Russian Research on the Ropes

Washington--Painting perhaps the grimmest picture yet of Russian science, a Russian governmental think tank here today presented eyebrow-raising new data on everything from the accelerating scientific brain drain to the decline of federal R&D spending.

Perhaps the biggest surprise is the accelerating flight of Russian scientists to other countries or other professions. According to the Russian government's Center for Science Research and Statistics (CSRS), the number of researchers has plummeted nearly 50%--from 1 million in 1990 to 518,700 in 1995. That's not necessarily bad, because more than half the ex-scientists have begun new careers within Russia, and a redistribution of talent to banking and other economic sectors "is gainful for the economy," says CSRS deputy director Leonid Gokhberg. But there's a dark side: Some of the best scientists have left the country entirely, and there's another problem as well in that the "less qualified personnel continue to stay in R&D," he says. Indeed, adds Gerson Sher, executive director of the Civilian Research and Development Foundation, a Washington-based organization that funds East-West collaborations, the latest figures "suggest a real cataclysm going on there."

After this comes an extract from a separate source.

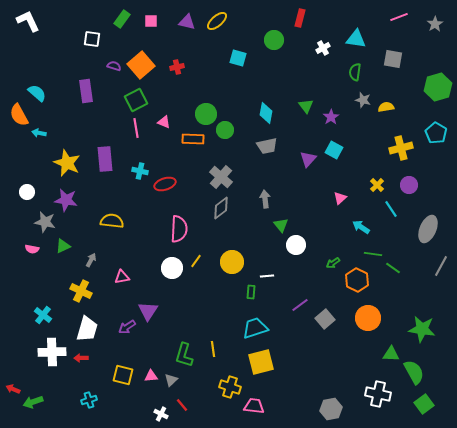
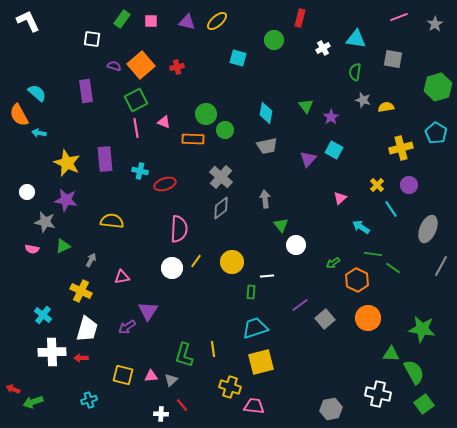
white cross at (161, 414): rotated 24 degrees counterclockwise
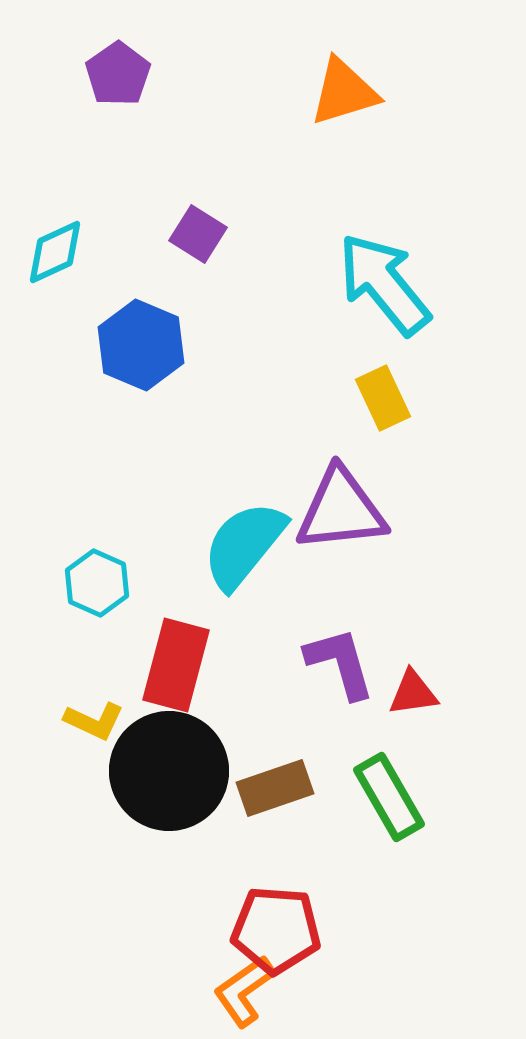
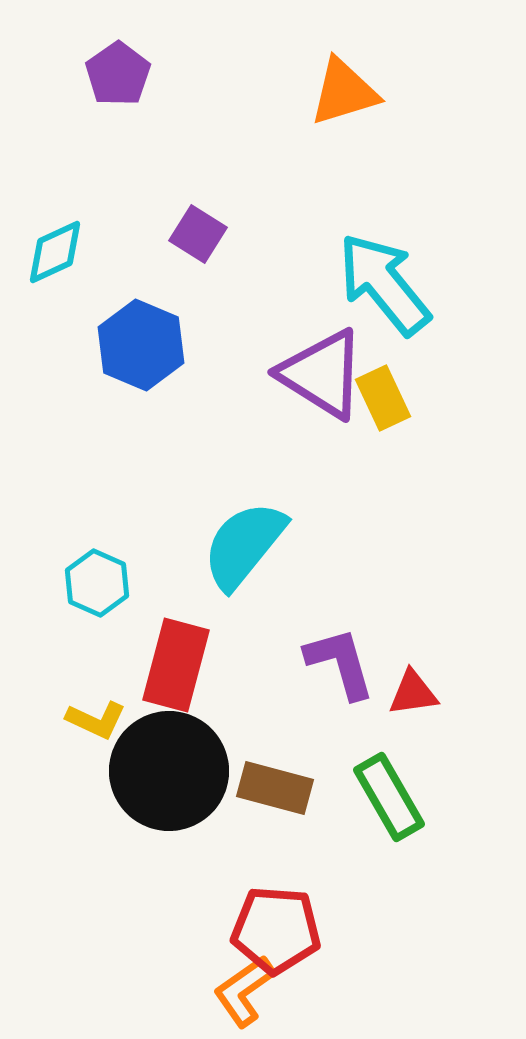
purple triangle: moved 19 px left, 136 px up; rotated 38 degrees clockwise
yellow L-shape: moved 2 px right, 1 px up
brown rectangle: rotated 34 degrees clockwise
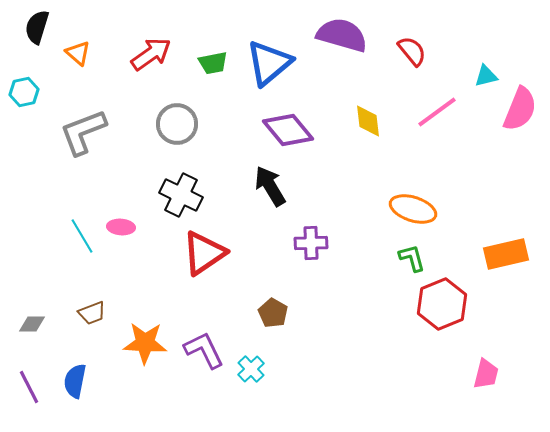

And these aren't the only alarming stats in the CSRS's latest report, Russian Science and Technology at a Glance 1996, which will be released early next year. For instance, the federal R&D budget has declined from a rough approximation of $10 billion in 1990 (2.03% of gross domestic product) to just $2.45 billion in 1995 (0.73% of GDP). "R&D still enjoys a low rank among the government's priorities," says Gokhberg. In addition, while total university enrollment is up, the number of students receiving advanced degrees is way down. In 1992, universities awarded more than 29,000 candidate and doctoral degrees in the sciences, but in 1995, only about 14,000.

Amid the gloom, however, there are some indicators that some reform measures are taking hold. Spending on defense R&D is down, from a 43% cut of the federal R&D pie in 1991 to 26% in 1994, reflecting defense conversion and reductions in often-mediocre military applied research. And the percentage of research funds from the West has increased steadily to 4.6% last year. "That's a real achievement," says Gokhberg. The stats also reflect one experiment whose results are not yet known. The number of Russian Academy of Sciences institutes has mushroomed from 297 in 1990 to 429 in 1995. This reflects an effort "to break up large behemoths into institutes of a manageable size and see which can fly," Sher says. Eventually, Sher and others say, the number of institutes will have to shrink in order for Russian science to survive.